TASK DETAILS: Copy word for word the stretch of the grade-elimination passage below that begins at "The validity of" and stops after "since become final.".

QUOTED PASSAGE:
================================
The validity of the proceedings taken by the city for the purpose of carrying out the grade-elimination project are not now questioned. The regularity and validity of the action of the glass company against the city for damages and the action of the trust company to foreclose its mortgage on the property, subject to the rights acquired by the city, do not present any issues for determination in this action because the judgments in those actions have long since become final.

Under the amended pleadings in this case and the facts developed under them as above recited, this action on its third trial is clearly one to subject the funds in the hands of the city, representing the diminished value of the mortgaged property, to the satisfaction of the unpaid balance of the bank's claim so far as sufficient for that purpose, after crediting upon such mortgage the funds derived from the foreclosure sale of the remainder of the property. As in the case of taking property incumbered by liens under the power of eminent domain, the mortgage lien in this case, under the principle of equitable conversion, attached to the fund, and the city thus acquiring the property, became a resulting trustee responsible for the proper distribution of such funds. State Avenue Loan Building Co. v. Spiegel, 131 Ohio St. 488, 3 N.E.2d 412.
================================
RECORDS PROVIDED:
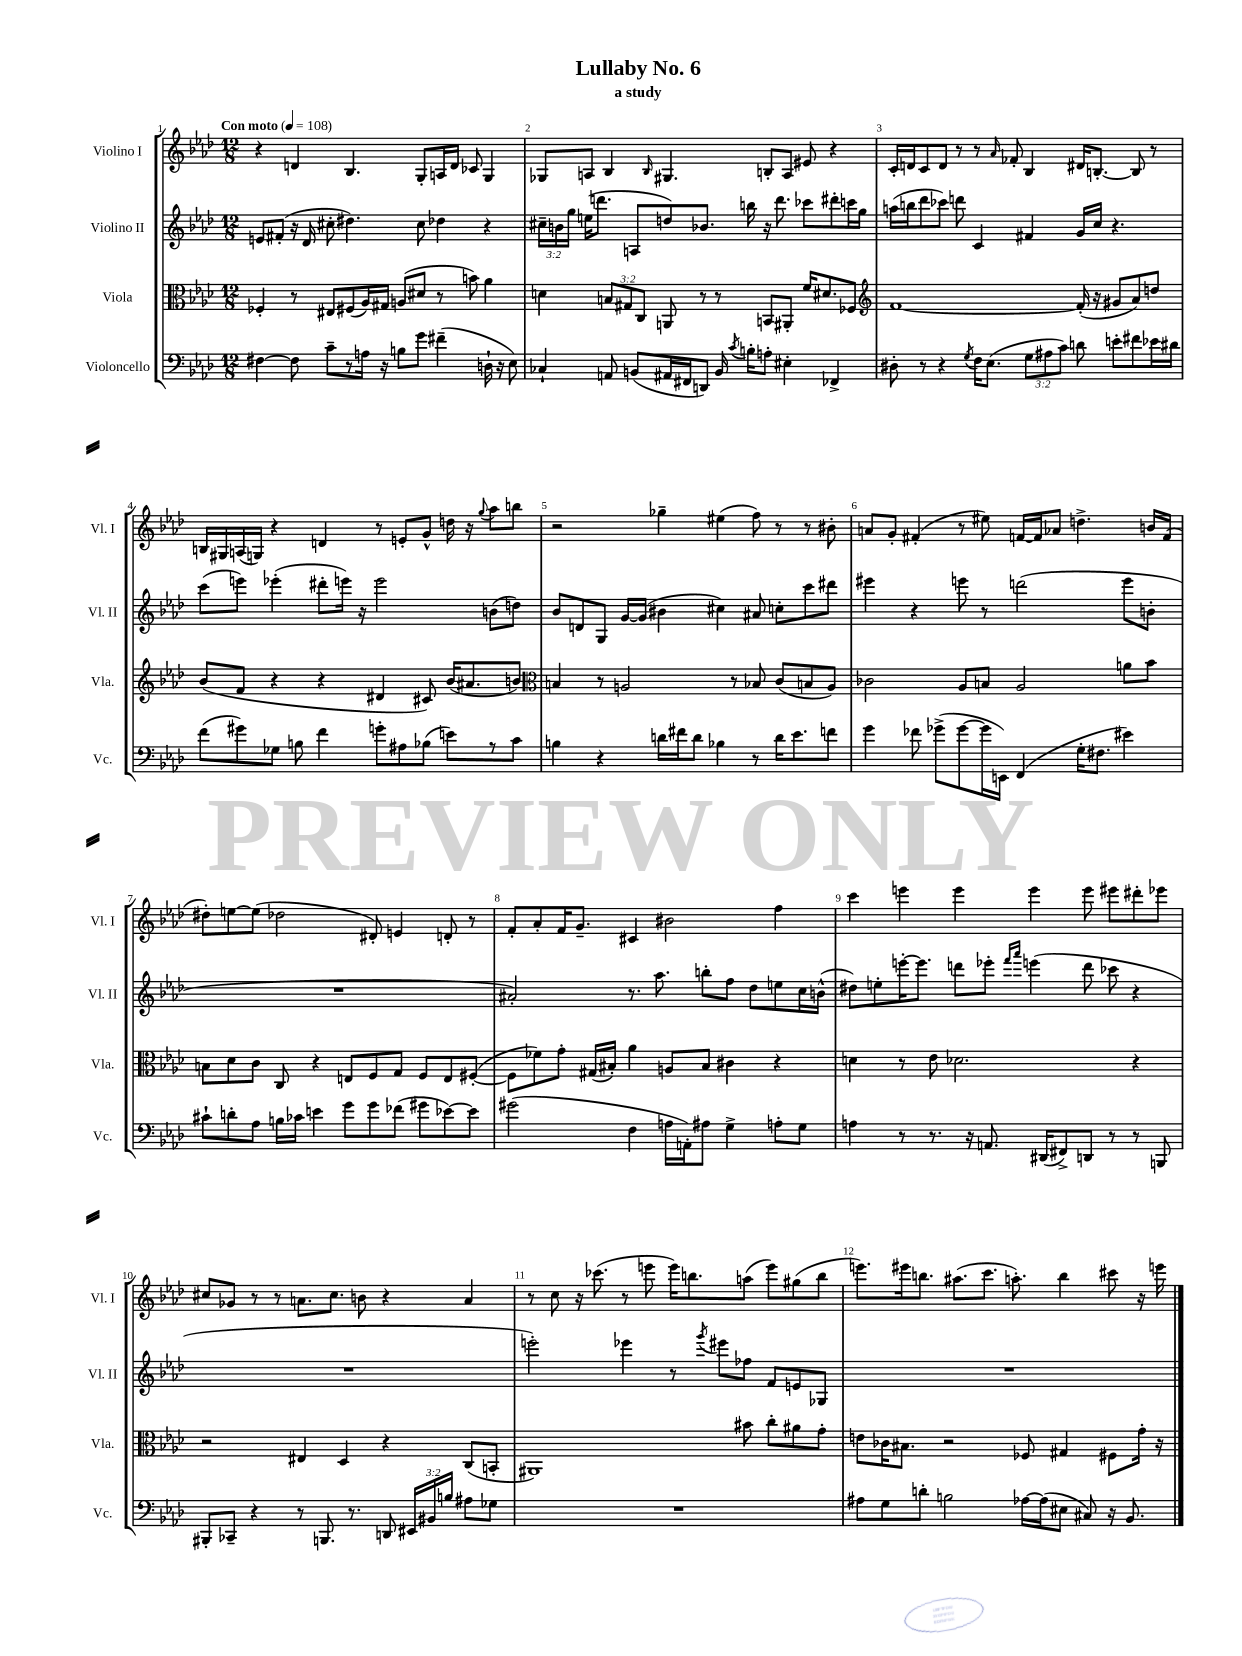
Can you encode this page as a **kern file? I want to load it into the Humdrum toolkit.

**kern	**kern	**kern	**kern
*staff4	*staff3	*staff2	*staff1
*clefF4	*clefC3	*clefG2	*clefG2
*k[b-e-a-d-]	*k[b-e-a-d-]	*k[b-e-a-d-]	*k[b-e-a-d-]
*M12/8	*M12/8	*M12/8	*M12/8
*MM108	*MM108	*MM108	*MM108
[4F#	4F-'	8e	4r
.	.	(8f#'	.
8F#]	8r	16r	4d
.	.	16d-	.
8c~	8E#	8cc#'	.
8r	(8F#	4.dd#)	4.B-
16A	16A-)	.	.
16r	16G#	.	.
8B	(8A	.	.
8g	8d#	8cc#	8G'
(4f#~	8r	4dd-	16A
.	.	.	16d
.	8b)	.	8c-
16D`	4a-	4r	4G
16r	.	.	.
8E-)	.	.	.
=	=	=	=
4C-`	4d	24cc#~	8G-
.	.	24b	.
.	.	24gg	.
.	.	(16ee	8A
.	.	8.ddd	.
8AA	12B	.	4B-
.	12G#	.	.
(8BB	.	8A	.
.	12C	.	.
.	.	.	16qqB-
16AA#	8AA	8dd)	4.G#
16FF#	.	.	.
8DD)	8r	8.b-	.
16BB	8r	.	.
8qc	.	.	.
16B'	.	16bb	.
8A'	8BB	16r	8B'
.	.	8.ddd	.
4E#'	8AA#'	.	8A
.	16f	8ccc-	8e#
.	8.d#	.	.
4FF-^	.	8ddd#'	4r
.	8F-	16ccc	.
.	.	16gg	.
=	=	=	=
*	*clefG2	*	*
8D#'	[1f	(16aa	16c'
.	.	16bb	16d
8r	.	8ddd-	8c
4r	.	8ccc-)	8d
.	.	8ddd	8r
8qG	.	.	.
16F	.	4c	8r
(8.E-	.	.	.
.	.	.	16qqa-
.	.	.	8f-'
12G	.	4f#	4B-
12A#	.	.	.
12c)	.	.	.
8d	(16f']	16g	16d#
.	16r	16cc	[8.B'
8e'	8g#	4.r	.
8f#	8a-)	.	8B]
16e-	8dd	.	8r
16d#	.	.	.
=	=	=	=
(8f	(8b-	(8ccc	16B
.	.	.	16G#
8g#)	8f	8eee)	(16A
.	.	.	16G)
8G-	4r	(4eee-'	4r
8B	.	.	.
4f	4r	8ddd#'	4d
.	.	16eee)	.
.	.	16r	.
8g'	4d#	2eee	8r
8A#	.	.	8e'
(8B-	8c#)	.	8g^^
8e)	(16b-	.	16dd
.	8.a#	.	16r
.	.	.	8qqgg
8r	.	(8b	8aa-
8c	8b)	8dd)	8bb
=	=	=	=
*	*clefC3	*	*
4B	4B	8b-	2r
.	.	8d	.
4r	8r	8G	.
.	2A	[16g	.
.	.	(16g]	.
16d	.	4b#	4gg-~
16f#	.	.	.
8d	.	.	.
4B-	.	4cc#)	(4ee#
.	8r	.	.
8r	8B-	8a#	8ff)
16d	(8c	8cc'	8r
8.e-	.	.	.
.	8B	8ccc	8r
8f	8A)	8ddd#	8b#'
=	=	=	=
4g	2c-	4eee#	8a
.	.	.	8g'
8f-	.	4r	(4f#'
(8g-^	.	.	.
[8g-	8A-	8eee	8r
16g-]	8B	8r	8ee#)
16EE)	.	.	.
(4FF	2A-	(2ddd	[16f
.	.	.	16f]
.	.	.	8a-
16G'	.	.	4.dd^
8.F#	.	.	.
4e#)	8a	8eee	.
.	8b-	8b'	16b
.	.	.	(16f
=	=	=	=
8c#`	8B	1.r	8dd#')
8d'	8d-	.	[8ee
8A-	8c	.	(8ee]
16B	8C	.	2dd-
16c-	.	.	.
4e	4r	.	.
8g	8E	.	.
8g	8F	.	8d#')
(8f-	8G	.	4e
8g#	8F	.	.
[8e-)	8E	.	8d'
8e-]	([8F#'	.	8r
=	=	=	=
(2g#	8F#]	2a#')	8f'
.	8f-)	.	8a-'
.	8g'	.	16f
.	.	.	8.g~
.	(16G#	.	.
.	16B#')	.	.
4F	4a-	8.r	4c#
.	.	8.aa-	.
16A	8A	.	2b#
16AA')	.	.	.
8A#	8B#	8bb'	.
4G^	4c#	8ff	.
.	.	8dd-	.
8A'	4r	8ee	4ff
8G	.	16cc	.
.	.	(16b^^	.
=	=	=	=
4A	4d	8dd#)	4ccc
.	.	8ee'	.
8r	8r	[16eee'	4eee
.	.	8.eee]	.
8.r	8e-	.	.
.	2.d-	8ddd	4eee
16r	.	.	.
8.AA	.	8eee-'	.
.	.	16qqfff	.
.	.	16qqaaa-	.
.	.	(4eee	4eee
(16DD#	.	.	.
8FF#^)	.	.	.
8DD	.	8ddd	8eee
8r	.	8ccc-	8eee#
8r	4r	4r	8ddd#'
8BBB	.	.	8eee-
=	=	=	=
8BBB#'	2r	1.r	8cc#
8CC-~	.	.	8g-
4r	.	.	8r
.	.	.	8r
8r	4E#	.	8.a
8.BBB	.	.	.
.	.	.	8.cc#
.	4D-	.	.
8.r	.	.	.
.	.	.	8b
8DD	4r	.	4r
24EE#	.	.	.
24BB#	.	.	.
24B	.	.	.
8A#	(8C	.	4a
8G-	8BB'	.	.
=	=	=	=
1.r	1AA#)	2eee')	8r
.	.	.	8cc
.	.	.	16r
.	.	.	(8.ccc-
.	.	4eee-	8r
.	.	.	8eee
.	.	8r	16eee)
.	.	.	8.bb
.	.	8qggg	.
.	.	8eee#	.
.	8b#	8ff-	(8aa
.	8cc'	8f	8eee)
.	8a#	8e	(8gg#
.	8g'	8G-	8bb
=	=	=	=
8A#	8e	1.r	8.eee)
8G	16c-	.	.
.	8.B#	.	16eee#
8d'	.	.	8.bb
2B	2r	.	.
.	.	.	(8.aa#
.	.	.	8.ccc
.	.	.	8.aa')
[16A-	8F-	.	.
(16A-]	.	.	.
8E#	4G#	.	4bb
8C#)	.	.	.
16r	8F#	.	8ccc#
8.BB-	.	.	.
.	16g'	.	16r
.	16r	.	16eee
==	==	==	==
*-	*-	*-	*-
================================
CORRECT OUTPUT:
The validity of the proceedings taken by the city for the purpose of carrying out the grade-elimination project are not now questioned. The regularity and validity of the action of the glass company against the city for damages and the action of the trust company to foreclose its mortgage on the property, subject to the rights acquired by the city, do not present any issues for determination in this action because the judgments in those actions have long since become final.